● **What the task asks**: Before copying, set the pictures aside; then repeat every line below verbatim.

● **Given material**:

○ ○ ○ ○ ○

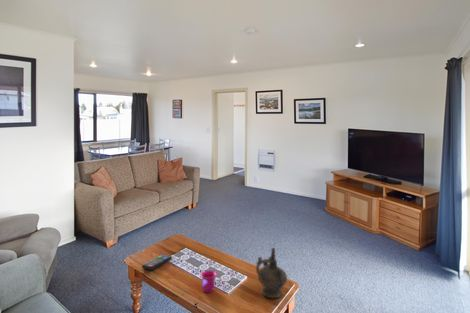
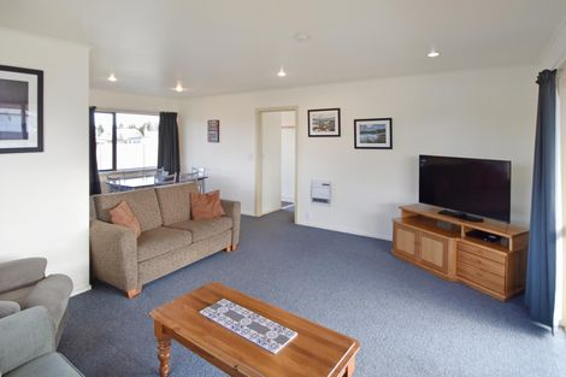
- mug [200,269,218,294]
- ceremonial vessel [255,247,288,299]
- remote control [141,253,173,271]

○ ○ ○ ○ ○

● **Output**:
- mug [200,269,218,294]
- ceremonial vessel [255,247,288,299]
- remote control [141,253,173,271]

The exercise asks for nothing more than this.